**抜粋本文:**
=-=-=-=-=

All You Need Is Book(本こそすべて)

All You Need Is Book(本こそすべて)
prev

8

  『さぶ』山本周五郎

 ペンネームは先入観を生む。山本周五郎という名前だけ聞けば、いかにも時代小説の大家で、文壇の重鎮、頑固でへそまがりでとっつきづらい、などと思ってしまったりする。ところが、このペンネームは思いがけないミスから生まれたという説がある。若いころ、出版社に応募した小説の一つが賞をとったとき、編集者が、彼の下宿先の戸主の名を、彼の名だと勘違いして、雑誌に掲載してしまったというのだ。それはさておき、肉親同様に世話をしてくれた山本周五郎という下宿先の主人を、彼が生涯尊敬していたというのは事実である。
 人々から忌み嫌われ蔑まされた「人足寄場(にんそくよせば)」という場所がこの小説の舞台だ。ここは、池波正太郎の『鬼平犯科帳』でも知られる、火付盗賊改方(ひつけとうぞくあらためがた)長官、長谷川平蔵により、軽犯罪者などの更正施設として、寛政二年、江戸隅田川河口の石川島に設置された。
 男前の職人、栄二が主人公。さぶのほうはその名のとおり脇役で、愚鈍で格好悪いが、心優しくて、なかなか味のある字を書いたりする。

=-=-=-=-=

**課題一覧:**
(1) 『さぶ』の紹介文によると、人足寄場はどこに設置されましたか。
(2) 『さぶ』の紹介文の続きを、最後の文の後から書き進めてください。
この後に続く資料は、『さぶ』の紹介文とは無関係です。

**元データ:**
=-=-=-=-=

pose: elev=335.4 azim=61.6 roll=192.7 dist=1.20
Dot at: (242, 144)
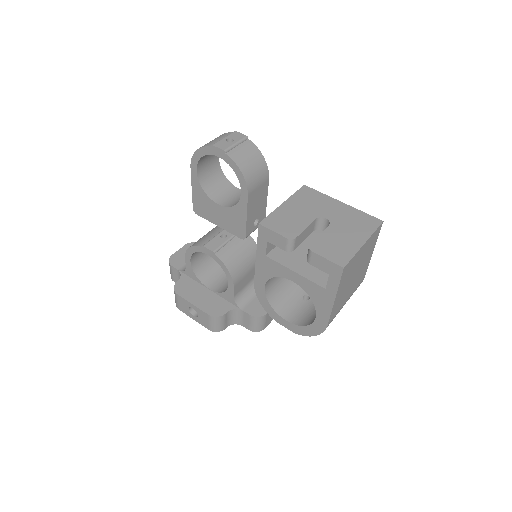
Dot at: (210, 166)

=-=-=-=-=

**各課題の解答:**
(1) 江戸隅田川河口の石川島です。

(2)
 腕の立つ職人として信頼され、順調な毎日を過ごす栄二は、ある大店(おおだな)の旦那に疑われ、詳しく調べられることもなく、無実の罪で人足寄場に送られる。憎しみの中で「もっこ部屋」で暮らすうち、世の中が不公平であること、金と権力のある者は不正を働いても咎められないこと、人足寄場に暮らしている人々の多くは、世間からつまはじきにされ、否応なしに軽犯罪に関わるようになっただけで、本当は、気の毒な境遇の者ばかりだということ、それらがだんだんわかってきて栄二は変わっていく。もちろん彼が立ち直る上において、一途に彼を慕うさぶの存在の大きさが欠かせないことは言うまでもない。
 『赤ひげ診療譚』でも、損得抜きに貧民を診察し心の底から慕われる「赤ひげ」の姿を毎日見るうちに、次第にエリート意識を捨てて人々のために尽くそうと気持ちを変える若い医師が描かれる。山本周五郎の視線はつましく生きる人々に注がれている。
 意外な作品が推理小説だったりということがよくある。『源氏物語』の「夕顔」と「玉鬘」も推理小説として楽しめる。夏目漱石の『こころ』、川端康成の『古都』もそうだ。ちなみに夏目漱石には『趣味の遺伝』という「推理小説」もある。ところで、『さぶ』のラストのどんでん返しにはびっくりした。そういうつもりで読んでいなかったので、不意を突かれた。心が温まり、心地よくなった。(2011/05/11)
next

【--- 作品情報 ---】
◆ 題名 All You Need Is Book(本こそすべて)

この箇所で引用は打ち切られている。